Website analytics can tell you a lot. For a small business, understanding web analytics is a crucial skill. Your analytics can tell you whether people understand what you’re offering, whether people like your brand and whether or not your website is helping you make money.
Here are some of the important numbers every small business should be watching in their web analytics.
==> How Many Visitors Are You Getting?
The first and most important number you should be watching is how many visitors you’re getting. In addition to the raw number, also pay attention to whether the visitor count is going up or down.
As your marketing efforts progress, you should see a direct boost to your visitor count. It might not happen right away, but within a couple months you should see a measurable increase.
==> How Many Hit a Goal?
Every website should have a very clear goal. For example, your website might be designed to get someone to fill out a form for a free sample. Or it might be designed to get someone to print out a coupon for a free appetizer and bring it into your restaurant.
Whatever the case, you should be carefully tracking the goal hit rate for your website.
Use the “Goals” feature in Google Analytics to track this.
==> Geographic Location
Are the people who’re landing on your website the right kinds of people? If you have a small local business, check to make sure the traffic you’re getting is actually from your area.
==> Where Does the Traffic Come From?
How do people end up on your website? Do they type something into the search engines and end up on your site? Or do they enter your URL manually? Is someone else sending people to your website?
Tracking your traffic sources and your referrer data can give you valuable information about what’s working and what’s not working when it comes to generating traffic.
==> The Bounce Rate
The bounce rate measures the percentage of people who land on your website and leave without visiting a second page on your website.
A high bounce rate usually means that visitors came to your site expecting one thing but didn’t find what they were looking for. If your bounce rate is above 60%, you might have some serious revamping to do.
==> Are People Coming Back?
Finally, check to see whether or not people who visit your website come back again.
For some businesses, this is an irrelevant statistic.
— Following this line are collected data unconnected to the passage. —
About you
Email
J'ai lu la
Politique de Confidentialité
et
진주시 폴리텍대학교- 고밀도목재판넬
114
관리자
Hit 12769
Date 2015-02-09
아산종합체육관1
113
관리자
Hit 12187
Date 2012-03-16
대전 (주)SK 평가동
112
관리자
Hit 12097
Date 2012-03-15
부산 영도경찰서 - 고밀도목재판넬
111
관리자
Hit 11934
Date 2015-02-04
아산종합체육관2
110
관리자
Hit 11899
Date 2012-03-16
For example, a restaurant’s website doesn’t really expect to get repeat visitors. People just use the website to find the address or phone number so they can show up.
But for most businesses, you do want people to keep coming back to your site. If people are coming back time and again, that probably means people are finding your website useful. Check your returning visitor rate to see how well you’re doing in this department.
These are some of the many things that your analytics system can tell you. Learning to understand analytics can really help you steer your small business in the right direction.